WHAT TO DO:
Aside from the pictures, copy the listing exactly.

INPUT MATERIAL:
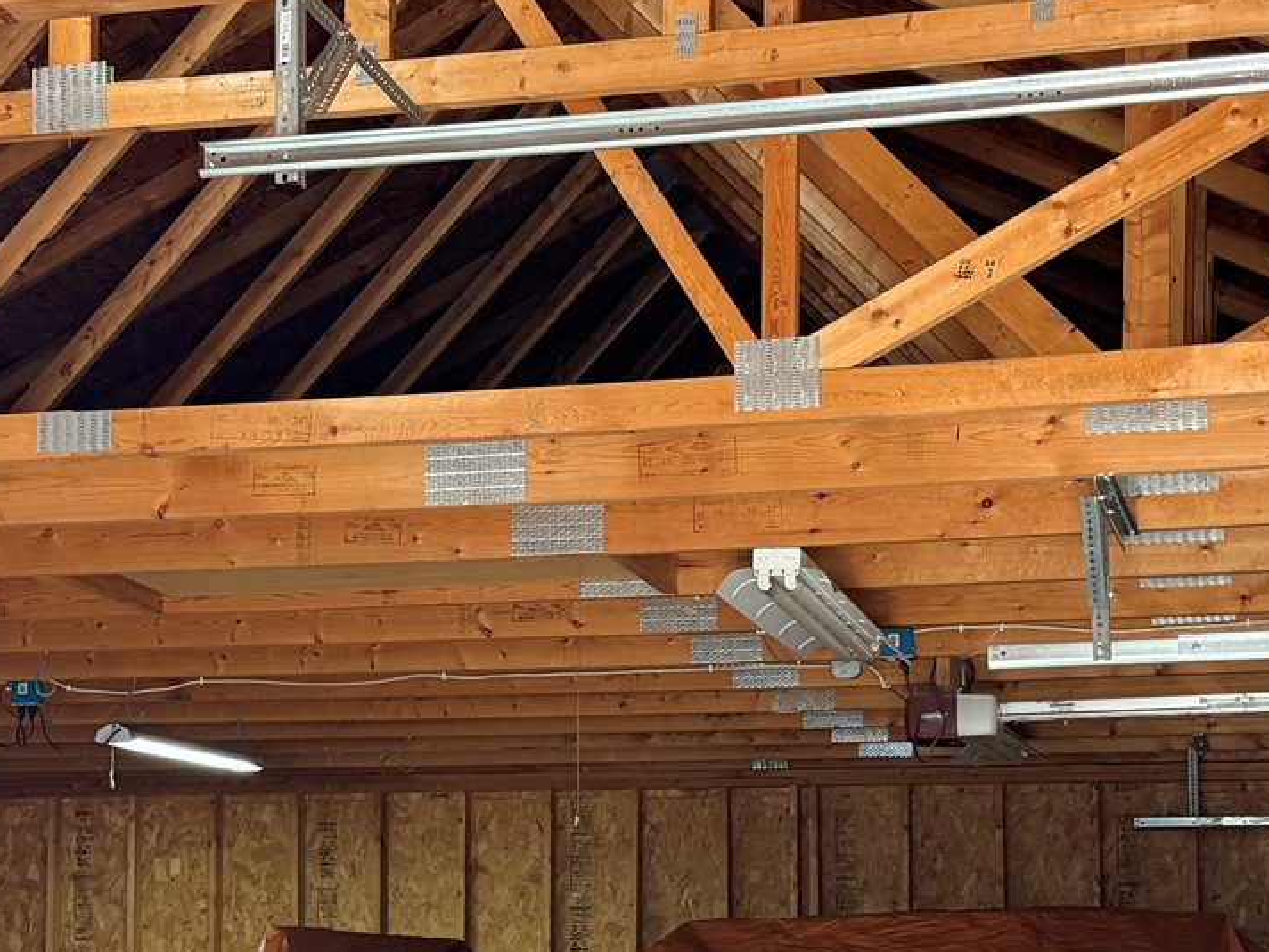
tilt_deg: +4.4
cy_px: 790
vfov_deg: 21.0
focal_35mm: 69
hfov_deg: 28.2
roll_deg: -0.3
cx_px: 636
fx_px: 2529
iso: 320
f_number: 1.78
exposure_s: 1/60
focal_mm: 6.76
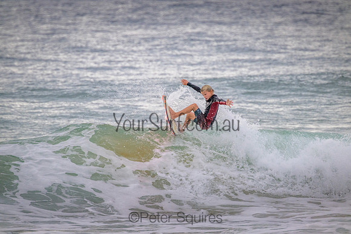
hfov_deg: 2.6
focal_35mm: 800
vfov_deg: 1.7
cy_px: 117
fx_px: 7801
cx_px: 176
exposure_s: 1/2000
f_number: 11
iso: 2000
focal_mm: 800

ANSWER TO THIS PROBLEM:
tilt_deg: +4.4
cy_px: 790
vfov_deg: 21.0
focal_35mm: 69
hfov_deg: 28.2
roll_deg: -0.3
cx_px: 636
fx_px: 2529
iso: 320
f_number: 1.78
exposure_s: 1/60
focal_mm: 6.76
hfov_deg: 2.6
focal_35mm: 800
vfov_deg: 1.7
cy_px: 117
fx_px: 7801
cx_px: 176
exposure_s: 1/2000
f_number: 11
iso: 2000
focal_mm: 800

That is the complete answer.